Task instructions ▸ Could you set down, word for word, the part of the data below that opens with the line containing "multifactor está activada." and closes with the line containing "seguridad o de software para el que no existe", both of those lines included?

+===+

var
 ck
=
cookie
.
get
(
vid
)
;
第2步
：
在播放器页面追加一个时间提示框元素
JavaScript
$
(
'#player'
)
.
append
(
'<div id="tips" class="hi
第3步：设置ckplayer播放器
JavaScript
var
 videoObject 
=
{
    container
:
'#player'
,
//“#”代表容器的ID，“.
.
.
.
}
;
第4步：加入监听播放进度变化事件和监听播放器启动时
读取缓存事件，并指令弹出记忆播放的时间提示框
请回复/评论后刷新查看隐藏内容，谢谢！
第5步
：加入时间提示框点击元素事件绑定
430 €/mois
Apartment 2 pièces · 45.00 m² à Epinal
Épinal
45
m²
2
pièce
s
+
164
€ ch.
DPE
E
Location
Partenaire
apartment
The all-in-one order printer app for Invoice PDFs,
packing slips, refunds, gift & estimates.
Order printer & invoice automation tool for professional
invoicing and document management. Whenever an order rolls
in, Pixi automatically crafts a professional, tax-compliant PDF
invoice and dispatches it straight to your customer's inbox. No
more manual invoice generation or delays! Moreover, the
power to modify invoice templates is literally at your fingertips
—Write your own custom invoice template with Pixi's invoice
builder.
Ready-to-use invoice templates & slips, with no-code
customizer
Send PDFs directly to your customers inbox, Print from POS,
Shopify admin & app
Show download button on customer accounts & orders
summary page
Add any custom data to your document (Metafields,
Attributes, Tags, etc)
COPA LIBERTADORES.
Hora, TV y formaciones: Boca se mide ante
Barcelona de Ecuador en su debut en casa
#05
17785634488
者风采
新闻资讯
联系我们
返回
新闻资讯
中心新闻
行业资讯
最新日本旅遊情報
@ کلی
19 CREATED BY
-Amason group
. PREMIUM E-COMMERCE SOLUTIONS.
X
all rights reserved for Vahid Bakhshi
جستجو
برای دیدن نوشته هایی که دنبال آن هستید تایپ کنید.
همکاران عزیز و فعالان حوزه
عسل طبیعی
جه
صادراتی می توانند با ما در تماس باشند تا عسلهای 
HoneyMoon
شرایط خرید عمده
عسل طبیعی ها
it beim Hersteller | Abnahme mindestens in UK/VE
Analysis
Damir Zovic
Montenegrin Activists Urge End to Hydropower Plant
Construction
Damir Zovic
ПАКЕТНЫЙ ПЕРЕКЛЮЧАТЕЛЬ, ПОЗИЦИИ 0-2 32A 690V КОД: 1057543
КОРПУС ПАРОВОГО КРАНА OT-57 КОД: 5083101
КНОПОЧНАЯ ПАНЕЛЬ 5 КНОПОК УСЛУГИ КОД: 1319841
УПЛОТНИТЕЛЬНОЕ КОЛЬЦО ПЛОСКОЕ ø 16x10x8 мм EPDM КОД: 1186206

+===+

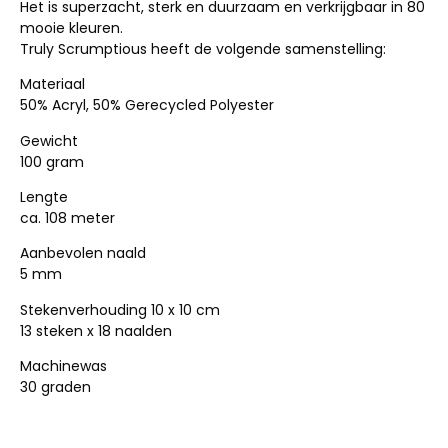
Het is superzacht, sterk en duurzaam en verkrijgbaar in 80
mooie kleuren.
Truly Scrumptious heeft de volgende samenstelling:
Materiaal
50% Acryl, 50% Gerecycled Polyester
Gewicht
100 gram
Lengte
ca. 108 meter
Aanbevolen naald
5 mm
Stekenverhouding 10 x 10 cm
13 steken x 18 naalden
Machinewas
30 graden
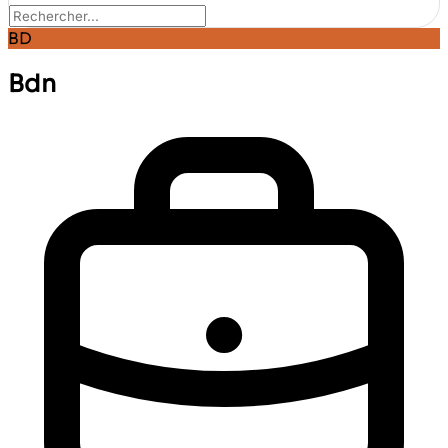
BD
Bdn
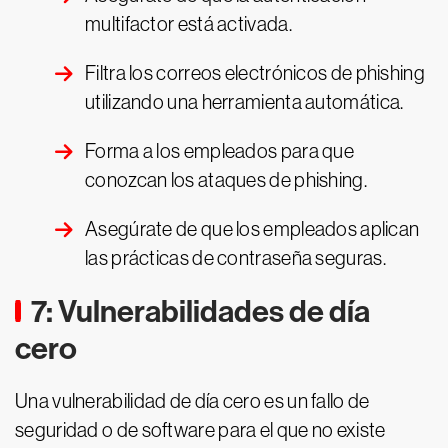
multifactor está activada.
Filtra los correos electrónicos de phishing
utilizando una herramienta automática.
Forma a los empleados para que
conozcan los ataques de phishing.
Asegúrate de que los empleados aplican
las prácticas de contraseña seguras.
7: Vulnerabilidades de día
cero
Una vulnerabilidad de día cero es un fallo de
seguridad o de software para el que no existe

+===+

Result of this exercise ▸
multifactor está activada.
Filtra los correos electrónicos de phishing
utilizando una herramienta automática.
Forma a los empleados para que
conozcan los ataques de phishing.
Asegúrate de que los empleados aplican
las prácticas de contraseña seguras.
7: Vulnerabilidades de día
cero
Una vulnerabilidad de día cero es un fallo de
seguridad o de software para el que no existe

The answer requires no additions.